- **REQUIRED ACTION**: Output all entries precisely and leave out the pictures.
----
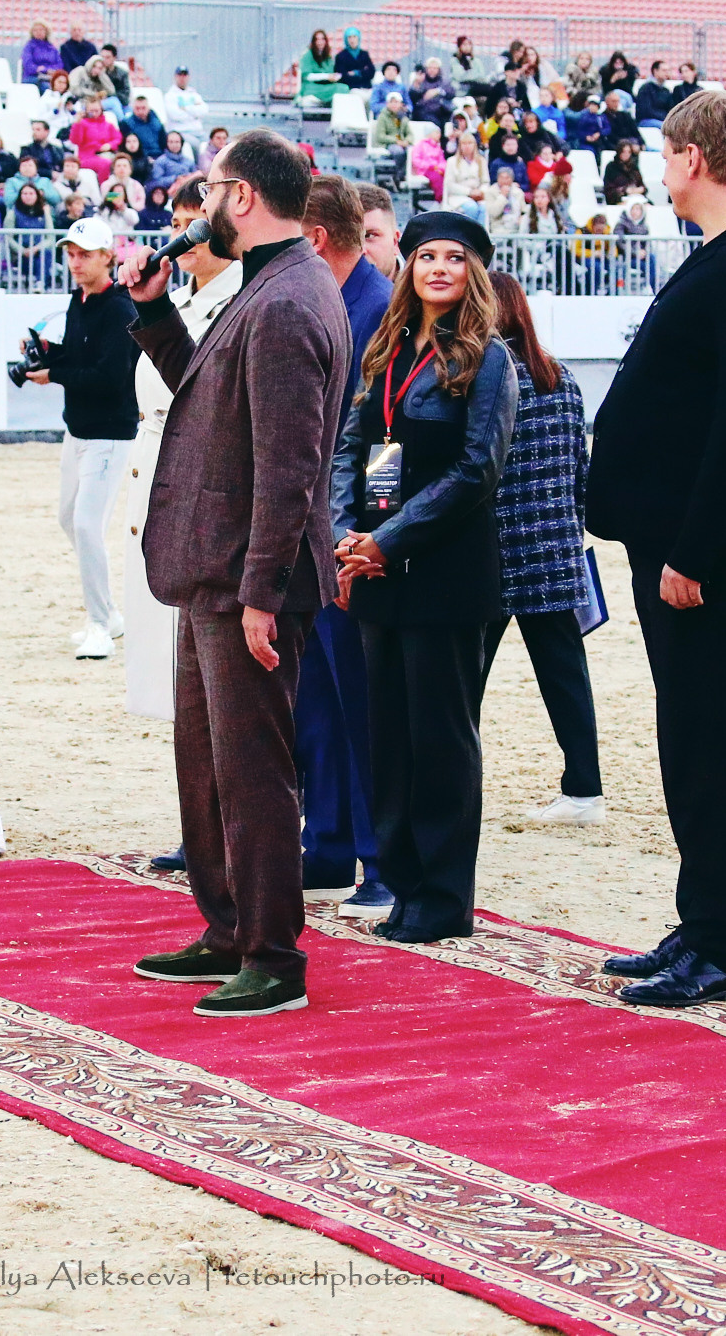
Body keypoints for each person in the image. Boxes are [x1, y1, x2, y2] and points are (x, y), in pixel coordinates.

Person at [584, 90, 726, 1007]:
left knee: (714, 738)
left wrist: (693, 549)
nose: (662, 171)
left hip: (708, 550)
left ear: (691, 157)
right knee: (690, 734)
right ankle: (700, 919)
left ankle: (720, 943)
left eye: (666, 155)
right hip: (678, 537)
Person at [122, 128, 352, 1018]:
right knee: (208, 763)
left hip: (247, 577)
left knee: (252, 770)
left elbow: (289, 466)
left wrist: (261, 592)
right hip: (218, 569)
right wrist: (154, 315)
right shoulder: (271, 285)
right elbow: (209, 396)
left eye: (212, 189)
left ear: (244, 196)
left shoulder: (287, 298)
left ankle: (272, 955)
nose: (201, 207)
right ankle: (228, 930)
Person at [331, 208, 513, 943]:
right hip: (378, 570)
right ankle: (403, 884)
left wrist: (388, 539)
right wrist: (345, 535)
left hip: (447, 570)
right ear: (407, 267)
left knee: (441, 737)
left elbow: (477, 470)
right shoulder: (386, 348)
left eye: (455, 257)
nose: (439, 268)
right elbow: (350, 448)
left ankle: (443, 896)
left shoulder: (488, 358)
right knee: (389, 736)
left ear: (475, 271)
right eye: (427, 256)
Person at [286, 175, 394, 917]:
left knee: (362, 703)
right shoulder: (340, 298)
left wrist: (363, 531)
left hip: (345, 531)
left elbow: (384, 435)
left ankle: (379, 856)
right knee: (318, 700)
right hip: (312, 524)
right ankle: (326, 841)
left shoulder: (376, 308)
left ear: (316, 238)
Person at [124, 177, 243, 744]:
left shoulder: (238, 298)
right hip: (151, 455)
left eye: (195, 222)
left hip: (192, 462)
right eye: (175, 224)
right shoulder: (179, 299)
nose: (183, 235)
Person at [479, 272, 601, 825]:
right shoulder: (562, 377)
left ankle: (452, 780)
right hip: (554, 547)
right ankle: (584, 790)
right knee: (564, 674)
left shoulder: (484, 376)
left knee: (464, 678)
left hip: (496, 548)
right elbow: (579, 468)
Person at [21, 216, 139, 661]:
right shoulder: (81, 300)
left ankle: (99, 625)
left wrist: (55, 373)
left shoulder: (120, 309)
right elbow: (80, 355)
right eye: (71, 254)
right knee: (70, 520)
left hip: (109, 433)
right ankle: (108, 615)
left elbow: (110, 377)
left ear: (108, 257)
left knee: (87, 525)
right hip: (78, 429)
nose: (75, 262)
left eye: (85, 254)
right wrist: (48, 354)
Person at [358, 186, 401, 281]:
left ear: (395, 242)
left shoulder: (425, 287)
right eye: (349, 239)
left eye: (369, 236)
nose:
----
- **RESPONSE FOR THIS EXERCISE**:
Body keypoints for each person in the image. Boxes are [x1, y1, x2, y2] and points are (x, y), in pixel coordinates.

Person at [584, 90, 726, 1007]:
left knee: (714, 738)
left wrist: (693, 549)
nose: (662, 171)
left hip: (708, 550)
left ear: (691, 157)
right knee: (690, 734)
right ankle: (700, 919)
left ankle: (720, 943)
left eye: (666, 155)
right hip: (678, 537)
Person at [122, 128, 352, 1018]:
right knee: (208, 763)
left hip: (247, 577)
left knee: (252, 770)
left elbow: (289, 466)
left wrist: (261, 592)
right hip: (218, 569)
right wrist: (154, 315)
right shoulder: (271, 285)
right elbow: (209, 396)
left eye: (212, 189)
left ear: (244, 196)
left shoulder: (287, 298)
left ankle: (272, 955)
nose: (201, 207)
right ankle: (228, 930)
Person at [331, 208, 513, 943]:
right hip: (378, 570)
right ankle: (403, 884)
left wrist: (388, 539)
right wrist: (345, 535)
left hip: (447, 570)
right ear: (407, 267)
left knee: (441, 737)
left elbow: (477, 470)
right shoulder: (386, 348)
left eye: (455, 257)
nose: (439, 268)
right elbow: (350, 448)
left ankle: (443, 896)
left shoulder: (488, 358)
right knee: (389, 736)
left ear: (475, 271)
right eye: (427, 256)
Person at [286, 175, 394, 917]:
left knee: (362, 703)
right shoulder: (340, 298)
left wrist: (363, 531)
left hip: (345, 531)
left elbow: (384, 435)
left ankle: (379, 856)
right knee: (318, 700)
right hip: (312, 524)
right ankle: (326, 841)
left shoulder: (376, 308)
left ear: (316, 238)
Person at [124, 177, 243, 744]:
left shoulder: (238, 298)
right hip: (151, 455)
left eye: (195, 222)
left hip: (192, 462)
right eye: (175, 224)
right shoulder: (179, 299)
nose: (183, 235)
Person at [479, 272, 601, 825]:
right shoulder: (562, 377)
left ankle: (452, 780)
right hip: (554, 547)
right ankle: (584, 790)
right knee: (564, 674)
left shoulder: (484, 376)
left knee: (464, 678)
left hip: (496, 548)
right elbow: (579, 468)
Person at [21, 216, 139, 661]:
right shoulder: (81, 300)
left ankle: (99, 625)
left wrist: (55, 373)
left shoulder: (120, 309)
right elbow: (80, 355)
right eye: (71, 254)
right knee: (70, 520)
left hip: (109, 433)
right ankle: (108, 615)
left elbow: (110, 377)
left ear: (108, 257)
left knee: (87, 525)
right hip: (78, 429)
nose: (75, 262)
left eye: (85, 254)
right wrist: (48, 354)
Person at [358, 186, 401, 281]:
left ear: (395, 242)
left shoulder: (425, 287)
right eye: (349, 239)
left eye: (369, 236)
nose:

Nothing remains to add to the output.